The study—authored by researchers from the University of California, San Jose State University, University of Kansas, and Loyola Marymount University—looked at how marijuana, alcohol and tobacco retail shops in south Los Angeles each affect the crime rates of surrounding communities. Compared to alcohol and tobacco, marijuana fared well.
According to the study, crime rates within 100-feet of tobacco and alcohol shops were higher than crime rates in those communities in general. But, that wasn’t the case for medical marijuana dispensaries which did not seem to affect crime rates significantly.
The study will appear in the journal Preventative Medicine. This research stands in contrast to the beliefs of high-ranking United States government officials, like Attorney General Jeff Sessions, who stated last year that there is “real violence around” marijuana use. This is a persistent belief for some, despite numerous studies that have also found a correlation between marijuana and lower crime rates.
One study, published in the Journal of Urban Economics in July, found that closing marijuana dispensaries leads to “an immediate increase in crime.” Another study from the University of Buffalo also found that marijuana users are much less likely to engage in domestic violence.
To be fair, some studies do say that marijuana use is correlated with violent behavior. And given these conflicting findings, it’s possible that the data—from both studies indicating a positive and negative correlation between marijuana and violent crime—has been misinterpreted.
For example, the authors of the study scheduled to appear in Preventative Medicine write that the “presence of visible property safeguards (e.g., security cameras)…may lower dispensary-related violence.” Or that these dispensaries’ “tendency to close or relocate quickly” could also play a role in lower crime rates compared to alcohol and tobacco retailers, rather than the nature of marijuana itself. Alternatively, many wonder whether the subjects in the studies that found a correlation between marijuana and rising violent crime were predisposed to violent behavior, regardless of their marijuana use.

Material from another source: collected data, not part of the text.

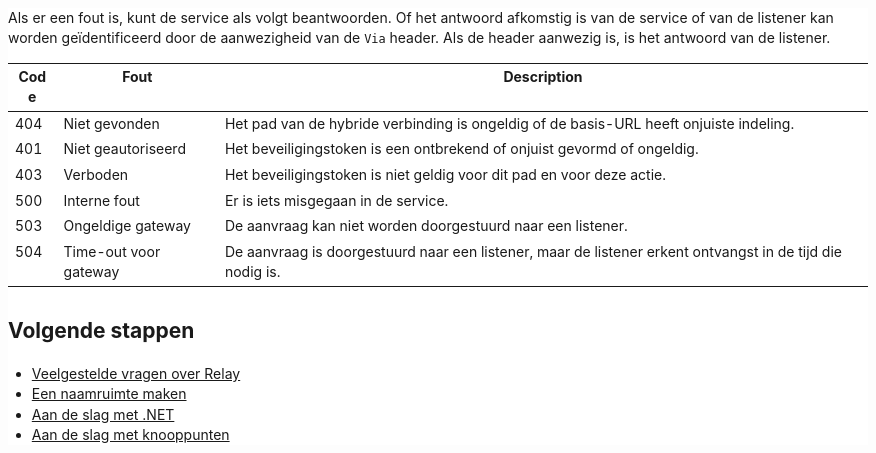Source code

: Als er een fout is, kunt de service als volgt beantwoorden. Of het antwoord afkomstig is van de service of van de listener kan worden geïdentificeerd door de aanwezigheid van de `Via` header. Als de header aanwezig is, is het antwoord van de listener.

| Code | Fout           | Description
| ---- | --------------- |--------- |
| 404  | Niet gevonden       | Het pad van de hybride verbinding is ongeldig of de basis-URL heeft onjuiste indeling.
| 401  | Niet geautoriseerd    | Het beveiligingstoken is een ontbrekend of onjuist gevormd of ongeldig.
| 403  | Verboden       | Het beveiligingstoken is niet geldig voor dit pad en voor deze actie.
| 500  | Interne fout  | Er is iets misgegaan in de service.
| 503  | Ongeldige gateway     | De aanvraag kan niet worden doorgestuurd naar een listener.
| 504  | Time-out voor gateway | De aanvraag is doorgestuurd naar een listener, maar de listener erkent ontvangst in de tijd die nodig is.

## <a name="next-steps"></a>Volgende stappen

* [Veelgestelde vragen over Relay](relay-faq.md)
* [Een naamruimte maken](relay-create-namespace-portal.md)
* [Aan de slag met .NET](relay-hybrid-connections-dotnet-get-started.md)
* [Aan de slag met knooppunten](relay-hybrid-connections-node-get-started.md)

In general, research into the effects of marijuana is relatively scarce and more studies will need to be done to draw a definitive conclusion. And while this latest study suggests that medical marijuana dispensaries do not lead to an increase in crime rate in the surrounding area, the stereotype that paints all marijuana enthusiasts as pacifists can be equally pernicious. In more recent years, for example, anti-weed propaganda has gone in the opposite direction by portraying marijuana enthusiasts as lazy, torpid creatures with barely enough energy to engage in basic conversation.
The truth about marijuana is likely somewhere in the middle of these two extremes, and ultimately marijuana affects every person differently. But for now, according to this latest study, at least, it appears that the presence of medical marijuana dispensaries do not lead to an increase in crime—and that’s good news for the rapidly growing cannabis industry and the communities that could benefit from it.